Denton County, TX: A total of 632,171 records spilled included vaccination types, appointment dates and times, employee IDs, full names, email addresses, phone numbers, and birth dates. “The list ‘contactVaccinationSet’ had 400,091 records with fields for full names and vaccination types, and ‘contacts’ had 253,844 records with full names and email addresses,” researchers wrote.
J.B. Hunt Transport Services: The transportation logistics firm made public 905,228 records that included customer full names, email addresses, physical addresses, and phone numbers. Over a quarter-million of the records also included the US Social Security numbers.
Microsoft’s own The Global Payroll Services Portal: Researchers found 332,000 records of Microsoft employees and contractors with their @microsoft.com email address, full name, and phone numbers that appear to be for personal use.”
In its public disclosure, UpGuard mentioned that,
“In cases like registration pages for COVID-19 vaccinations, there are data types that should be public, like the locations of vaccination sites and available appointment times, and sensitive data that should be private, like the personally identifying information of the people being vaccinated.”
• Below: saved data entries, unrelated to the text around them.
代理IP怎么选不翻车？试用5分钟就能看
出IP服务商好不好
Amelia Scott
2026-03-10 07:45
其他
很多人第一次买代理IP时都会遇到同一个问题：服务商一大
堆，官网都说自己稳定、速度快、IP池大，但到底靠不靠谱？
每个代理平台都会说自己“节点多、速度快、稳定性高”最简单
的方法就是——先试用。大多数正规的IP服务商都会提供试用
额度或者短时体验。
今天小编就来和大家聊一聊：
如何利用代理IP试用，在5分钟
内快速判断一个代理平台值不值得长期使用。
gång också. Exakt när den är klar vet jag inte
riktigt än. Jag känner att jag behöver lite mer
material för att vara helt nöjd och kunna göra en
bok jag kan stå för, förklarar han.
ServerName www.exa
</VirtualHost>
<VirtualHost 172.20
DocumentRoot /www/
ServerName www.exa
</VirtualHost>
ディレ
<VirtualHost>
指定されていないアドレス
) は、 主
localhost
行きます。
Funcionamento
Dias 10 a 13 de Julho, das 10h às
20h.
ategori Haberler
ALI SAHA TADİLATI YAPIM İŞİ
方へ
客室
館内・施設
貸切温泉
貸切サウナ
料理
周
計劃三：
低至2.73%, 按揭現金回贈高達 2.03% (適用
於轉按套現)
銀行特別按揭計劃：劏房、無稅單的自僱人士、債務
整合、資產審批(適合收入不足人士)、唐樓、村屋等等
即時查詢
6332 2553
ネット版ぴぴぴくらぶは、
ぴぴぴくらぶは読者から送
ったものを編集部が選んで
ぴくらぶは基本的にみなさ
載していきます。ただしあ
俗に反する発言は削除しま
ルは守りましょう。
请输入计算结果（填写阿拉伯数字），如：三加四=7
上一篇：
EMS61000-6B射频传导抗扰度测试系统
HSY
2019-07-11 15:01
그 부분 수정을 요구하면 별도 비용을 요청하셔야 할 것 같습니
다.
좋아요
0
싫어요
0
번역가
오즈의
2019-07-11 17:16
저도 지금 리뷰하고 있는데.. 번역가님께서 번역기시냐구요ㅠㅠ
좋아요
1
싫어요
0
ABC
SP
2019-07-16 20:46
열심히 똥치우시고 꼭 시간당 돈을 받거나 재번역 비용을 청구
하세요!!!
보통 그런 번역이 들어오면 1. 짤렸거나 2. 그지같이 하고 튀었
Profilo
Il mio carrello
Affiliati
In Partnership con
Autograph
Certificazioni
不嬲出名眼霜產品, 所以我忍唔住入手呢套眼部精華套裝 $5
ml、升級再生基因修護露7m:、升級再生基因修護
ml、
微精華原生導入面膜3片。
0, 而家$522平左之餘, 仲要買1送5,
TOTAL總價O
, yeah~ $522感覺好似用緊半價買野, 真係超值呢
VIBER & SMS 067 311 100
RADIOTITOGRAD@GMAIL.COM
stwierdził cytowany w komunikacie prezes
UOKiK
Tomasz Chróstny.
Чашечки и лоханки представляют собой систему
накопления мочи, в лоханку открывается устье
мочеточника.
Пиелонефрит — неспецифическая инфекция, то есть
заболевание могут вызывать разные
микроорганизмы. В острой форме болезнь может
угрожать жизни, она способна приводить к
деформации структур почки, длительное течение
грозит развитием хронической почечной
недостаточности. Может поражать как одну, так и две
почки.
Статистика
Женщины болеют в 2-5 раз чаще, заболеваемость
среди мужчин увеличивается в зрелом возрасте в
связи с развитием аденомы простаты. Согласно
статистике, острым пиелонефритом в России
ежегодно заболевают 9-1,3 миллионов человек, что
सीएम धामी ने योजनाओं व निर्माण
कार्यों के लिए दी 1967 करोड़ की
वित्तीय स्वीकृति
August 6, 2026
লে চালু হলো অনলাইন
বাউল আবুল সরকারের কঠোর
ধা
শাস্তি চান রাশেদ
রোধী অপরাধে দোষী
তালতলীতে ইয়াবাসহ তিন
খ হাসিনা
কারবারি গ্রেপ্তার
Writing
The bottom line is the issue stems from the Open Data Protocol (OData) and PowerApps API. “If those configurations are not set, and the OData feed is enabled, anonymous users can access list data freely,” researchers wrote.
Threatpost explains that,
“More specifically, they focused on how data (such as personally identifiable information, or PII) is stored and formatted into “Table Permissions” for sharing – or not. The crux of the issue boiled down to configuration settings that instruct a PowerApps user to “set the Enable Table Permissions Boolean value on the list record to true.”
Note to Power Apps Users
Users of Microsoft’s PowerApps should be careful to set any data that contains personal information to private or risk exposure of it is publicly available online.